Fragmento:
▼

En esa ocasión invitó a las grandes compañías extractoras americanas a invertir en Venezuela. Lo malo es que las compañías que poco se impresionan con retóricas dijeron: “Thank you Mr. Trump. Pero no thank you hasta no ver de qué lado se inclina el soufflé”, y están mirando en patriótica (sic) expectativa los toros desde la barrera.
María Corina es capítulo aparte. Después que Trump la descalificara públicamente (“es una mujer que no tiene el respeto de los venezolanos”), María Corina corrió vestida de blanco tipo palomita de la paz a ofrecerle el Premio Nobel a Trump, para ver si se compraba un numerito, porque sabía que andaba con una pataleta mayúscula porque no se lo dieron, sin pensar que el premio no era de ella para dar, cosa que sabíamos todos. El comité noruego del Nobel, conformado por serísimos personajes que no entienden de conductas tropicales, están muy molestos con esta tómbola que lo que hizo fue devaluar el Premio para la historia. Deben estar pensando… ”en mala hora”.
Pero bueno: otro día, otra semana y como Bibi ya le dijo: “No te metas en Irán”. Trump ha puesto la mirada en Groenlandia, en cómo invadir un aliado de la OTAN y cargarse el orden mundial de la post guerra: 80 años por el wáter.

▲

Filas proporcionadas:
▼

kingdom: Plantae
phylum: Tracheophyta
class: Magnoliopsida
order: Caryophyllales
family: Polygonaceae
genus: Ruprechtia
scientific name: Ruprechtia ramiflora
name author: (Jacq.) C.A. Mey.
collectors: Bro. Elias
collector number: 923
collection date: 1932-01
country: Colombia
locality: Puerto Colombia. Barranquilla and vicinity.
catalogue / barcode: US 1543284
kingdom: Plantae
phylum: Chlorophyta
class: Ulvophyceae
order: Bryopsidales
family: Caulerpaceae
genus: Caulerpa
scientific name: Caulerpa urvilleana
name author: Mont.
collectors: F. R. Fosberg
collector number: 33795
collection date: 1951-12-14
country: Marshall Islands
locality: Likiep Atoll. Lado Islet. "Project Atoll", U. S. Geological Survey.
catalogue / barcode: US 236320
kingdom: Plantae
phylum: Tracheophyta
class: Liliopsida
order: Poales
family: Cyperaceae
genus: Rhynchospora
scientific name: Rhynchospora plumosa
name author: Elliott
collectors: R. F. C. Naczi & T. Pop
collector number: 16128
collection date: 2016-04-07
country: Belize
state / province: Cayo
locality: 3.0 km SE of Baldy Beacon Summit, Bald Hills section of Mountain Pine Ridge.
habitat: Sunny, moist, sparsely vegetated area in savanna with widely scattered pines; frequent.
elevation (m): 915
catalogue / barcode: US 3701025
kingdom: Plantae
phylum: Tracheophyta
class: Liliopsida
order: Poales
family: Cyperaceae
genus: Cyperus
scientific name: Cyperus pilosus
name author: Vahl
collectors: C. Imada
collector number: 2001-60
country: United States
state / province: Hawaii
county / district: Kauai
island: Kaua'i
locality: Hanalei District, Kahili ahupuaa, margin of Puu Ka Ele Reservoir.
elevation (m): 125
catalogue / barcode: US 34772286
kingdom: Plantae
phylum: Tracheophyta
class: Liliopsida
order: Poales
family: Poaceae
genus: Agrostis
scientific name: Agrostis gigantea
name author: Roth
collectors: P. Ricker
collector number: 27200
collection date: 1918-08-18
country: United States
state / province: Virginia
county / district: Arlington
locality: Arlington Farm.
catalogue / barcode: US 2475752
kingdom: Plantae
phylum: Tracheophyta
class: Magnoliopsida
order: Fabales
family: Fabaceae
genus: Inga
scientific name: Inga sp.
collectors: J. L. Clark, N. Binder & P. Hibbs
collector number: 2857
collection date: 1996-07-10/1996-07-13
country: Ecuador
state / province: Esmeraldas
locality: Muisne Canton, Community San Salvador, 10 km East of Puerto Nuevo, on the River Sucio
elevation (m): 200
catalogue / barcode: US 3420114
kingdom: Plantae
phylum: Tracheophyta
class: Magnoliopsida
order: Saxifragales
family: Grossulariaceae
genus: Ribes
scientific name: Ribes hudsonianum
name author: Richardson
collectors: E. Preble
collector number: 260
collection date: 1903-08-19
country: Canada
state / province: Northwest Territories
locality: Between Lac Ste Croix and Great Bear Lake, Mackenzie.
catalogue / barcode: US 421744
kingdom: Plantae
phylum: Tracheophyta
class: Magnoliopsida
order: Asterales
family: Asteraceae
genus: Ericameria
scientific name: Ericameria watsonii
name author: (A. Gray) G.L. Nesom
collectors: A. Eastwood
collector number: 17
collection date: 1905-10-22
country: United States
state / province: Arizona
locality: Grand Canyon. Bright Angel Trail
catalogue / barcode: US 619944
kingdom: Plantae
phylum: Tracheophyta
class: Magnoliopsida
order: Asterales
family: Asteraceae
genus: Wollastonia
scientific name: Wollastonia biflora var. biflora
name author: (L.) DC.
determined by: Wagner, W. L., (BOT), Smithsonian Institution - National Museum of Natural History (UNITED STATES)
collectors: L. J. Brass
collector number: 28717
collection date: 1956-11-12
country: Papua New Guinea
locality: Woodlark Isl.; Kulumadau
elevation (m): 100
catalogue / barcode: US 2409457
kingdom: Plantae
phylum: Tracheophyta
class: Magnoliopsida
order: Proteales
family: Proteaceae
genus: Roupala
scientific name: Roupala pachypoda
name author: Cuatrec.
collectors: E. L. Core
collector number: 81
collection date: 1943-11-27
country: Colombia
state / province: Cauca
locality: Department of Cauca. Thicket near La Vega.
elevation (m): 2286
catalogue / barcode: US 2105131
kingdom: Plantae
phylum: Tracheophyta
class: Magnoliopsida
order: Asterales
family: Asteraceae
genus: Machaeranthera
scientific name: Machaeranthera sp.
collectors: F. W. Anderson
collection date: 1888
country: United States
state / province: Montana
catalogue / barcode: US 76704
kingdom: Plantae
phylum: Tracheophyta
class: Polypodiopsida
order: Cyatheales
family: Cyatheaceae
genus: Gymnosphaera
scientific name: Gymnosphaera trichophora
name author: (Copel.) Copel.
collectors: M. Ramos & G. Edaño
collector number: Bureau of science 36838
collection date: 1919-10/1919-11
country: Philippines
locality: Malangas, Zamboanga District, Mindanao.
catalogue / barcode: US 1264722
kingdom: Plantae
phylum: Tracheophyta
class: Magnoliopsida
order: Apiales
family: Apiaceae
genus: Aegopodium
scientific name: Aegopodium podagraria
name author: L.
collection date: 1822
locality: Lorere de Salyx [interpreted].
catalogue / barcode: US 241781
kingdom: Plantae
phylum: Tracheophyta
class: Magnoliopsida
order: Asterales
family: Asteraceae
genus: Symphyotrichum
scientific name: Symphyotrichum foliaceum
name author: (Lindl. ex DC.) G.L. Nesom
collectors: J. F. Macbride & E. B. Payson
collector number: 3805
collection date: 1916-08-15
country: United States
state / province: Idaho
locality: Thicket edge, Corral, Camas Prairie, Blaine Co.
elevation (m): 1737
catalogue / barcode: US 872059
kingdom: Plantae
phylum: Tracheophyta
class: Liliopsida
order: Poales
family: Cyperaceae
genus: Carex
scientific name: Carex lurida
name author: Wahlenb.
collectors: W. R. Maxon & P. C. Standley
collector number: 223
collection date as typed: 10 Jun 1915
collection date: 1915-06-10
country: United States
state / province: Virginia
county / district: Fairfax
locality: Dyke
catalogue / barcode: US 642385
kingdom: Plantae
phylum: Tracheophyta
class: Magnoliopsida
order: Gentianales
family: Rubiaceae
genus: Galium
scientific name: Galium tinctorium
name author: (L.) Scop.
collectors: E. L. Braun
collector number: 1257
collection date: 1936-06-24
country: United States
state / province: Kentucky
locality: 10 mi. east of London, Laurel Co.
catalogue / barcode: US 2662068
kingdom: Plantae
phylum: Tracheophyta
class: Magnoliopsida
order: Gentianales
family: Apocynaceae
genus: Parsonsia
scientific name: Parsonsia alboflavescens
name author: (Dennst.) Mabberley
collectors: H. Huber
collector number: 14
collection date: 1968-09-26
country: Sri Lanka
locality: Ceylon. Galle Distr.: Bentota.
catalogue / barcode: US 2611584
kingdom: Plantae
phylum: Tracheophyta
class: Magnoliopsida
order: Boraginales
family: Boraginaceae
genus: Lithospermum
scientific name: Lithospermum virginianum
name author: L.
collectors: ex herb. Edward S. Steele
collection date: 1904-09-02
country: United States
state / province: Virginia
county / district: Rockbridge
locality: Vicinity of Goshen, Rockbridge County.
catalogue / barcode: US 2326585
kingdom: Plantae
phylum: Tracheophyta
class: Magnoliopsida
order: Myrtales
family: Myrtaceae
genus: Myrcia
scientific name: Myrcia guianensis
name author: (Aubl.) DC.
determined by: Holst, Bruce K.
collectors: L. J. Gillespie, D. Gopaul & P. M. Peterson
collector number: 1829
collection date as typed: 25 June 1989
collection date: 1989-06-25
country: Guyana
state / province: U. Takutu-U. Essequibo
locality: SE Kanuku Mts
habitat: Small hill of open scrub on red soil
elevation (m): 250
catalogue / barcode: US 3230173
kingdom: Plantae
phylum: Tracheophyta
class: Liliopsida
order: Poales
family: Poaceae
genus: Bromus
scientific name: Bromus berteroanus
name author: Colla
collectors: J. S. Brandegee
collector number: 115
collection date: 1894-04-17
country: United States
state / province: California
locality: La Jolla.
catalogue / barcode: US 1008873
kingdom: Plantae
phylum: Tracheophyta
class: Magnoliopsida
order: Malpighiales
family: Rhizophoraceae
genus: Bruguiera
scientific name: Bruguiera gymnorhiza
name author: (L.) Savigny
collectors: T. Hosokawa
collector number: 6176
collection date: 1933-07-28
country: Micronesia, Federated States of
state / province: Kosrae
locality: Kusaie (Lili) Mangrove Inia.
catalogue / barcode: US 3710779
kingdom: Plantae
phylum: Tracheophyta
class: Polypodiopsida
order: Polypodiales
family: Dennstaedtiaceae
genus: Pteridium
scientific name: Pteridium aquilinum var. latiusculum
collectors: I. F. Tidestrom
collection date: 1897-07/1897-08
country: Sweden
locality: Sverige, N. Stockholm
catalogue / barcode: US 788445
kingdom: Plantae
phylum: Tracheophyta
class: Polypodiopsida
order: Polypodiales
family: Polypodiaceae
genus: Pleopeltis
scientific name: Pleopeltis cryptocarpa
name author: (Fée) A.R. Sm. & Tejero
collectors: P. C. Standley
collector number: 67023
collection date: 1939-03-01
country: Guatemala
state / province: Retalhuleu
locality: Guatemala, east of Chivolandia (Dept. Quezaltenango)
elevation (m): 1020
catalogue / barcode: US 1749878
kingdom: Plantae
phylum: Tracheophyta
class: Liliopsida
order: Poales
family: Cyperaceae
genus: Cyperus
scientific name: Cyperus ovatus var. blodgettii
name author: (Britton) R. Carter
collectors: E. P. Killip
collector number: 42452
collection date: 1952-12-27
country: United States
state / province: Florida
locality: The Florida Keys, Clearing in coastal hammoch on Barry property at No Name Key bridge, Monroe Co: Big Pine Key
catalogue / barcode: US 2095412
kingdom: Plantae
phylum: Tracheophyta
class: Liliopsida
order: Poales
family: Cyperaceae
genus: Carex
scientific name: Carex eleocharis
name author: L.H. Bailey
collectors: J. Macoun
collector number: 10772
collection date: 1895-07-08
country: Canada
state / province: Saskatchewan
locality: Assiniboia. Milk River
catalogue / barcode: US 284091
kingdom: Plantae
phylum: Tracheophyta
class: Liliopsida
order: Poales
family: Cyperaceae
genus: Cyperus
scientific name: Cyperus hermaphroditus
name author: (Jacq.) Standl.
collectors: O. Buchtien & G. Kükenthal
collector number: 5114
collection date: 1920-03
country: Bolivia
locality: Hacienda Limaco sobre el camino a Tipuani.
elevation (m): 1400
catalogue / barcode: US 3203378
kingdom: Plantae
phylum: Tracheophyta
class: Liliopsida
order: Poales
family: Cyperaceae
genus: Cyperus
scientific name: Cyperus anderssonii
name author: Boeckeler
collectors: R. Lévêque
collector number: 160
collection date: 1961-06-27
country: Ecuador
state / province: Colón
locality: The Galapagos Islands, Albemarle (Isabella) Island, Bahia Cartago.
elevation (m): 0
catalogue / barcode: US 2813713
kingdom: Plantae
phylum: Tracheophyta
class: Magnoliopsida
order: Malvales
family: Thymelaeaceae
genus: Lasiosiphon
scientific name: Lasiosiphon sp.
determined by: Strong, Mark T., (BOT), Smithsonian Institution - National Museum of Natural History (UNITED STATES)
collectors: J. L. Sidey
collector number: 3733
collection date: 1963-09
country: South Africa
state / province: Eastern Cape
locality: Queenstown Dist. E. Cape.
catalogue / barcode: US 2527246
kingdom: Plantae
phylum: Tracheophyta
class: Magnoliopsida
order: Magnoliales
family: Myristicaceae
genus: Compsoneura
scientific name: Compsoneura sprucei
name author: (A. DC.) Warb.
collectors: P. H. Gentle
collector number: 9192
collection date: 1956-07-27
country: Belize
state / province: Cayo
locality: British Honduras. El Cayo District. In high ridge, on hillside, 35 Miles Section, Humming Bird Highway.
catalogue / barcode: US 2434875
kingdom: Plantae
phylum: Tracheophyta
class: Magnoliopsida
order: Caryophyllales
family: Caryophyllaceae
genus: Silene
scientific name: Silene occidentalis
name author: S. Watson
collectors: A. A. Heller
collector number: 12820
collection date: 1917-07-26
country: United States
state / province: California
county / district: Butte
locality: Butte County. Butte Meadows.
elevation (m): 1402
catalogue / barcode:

▲

Lo que se pide:
Reescribe el fragmento empezando en "Pero bueno: otro" y terminando en "por el wáter.", y reemplaza "Groenlandia" por "Islandia".

Respuesta esperada:
Pero bueno: otro día, otra semana y como Bibi ya le dijo: “No te metas en Irán”. Trump ha puesto la mirada en Islandia, en cómo invadir un aliado de la OTAN y cargarse el orden mundial de la post guerra: 80 años por el wáter.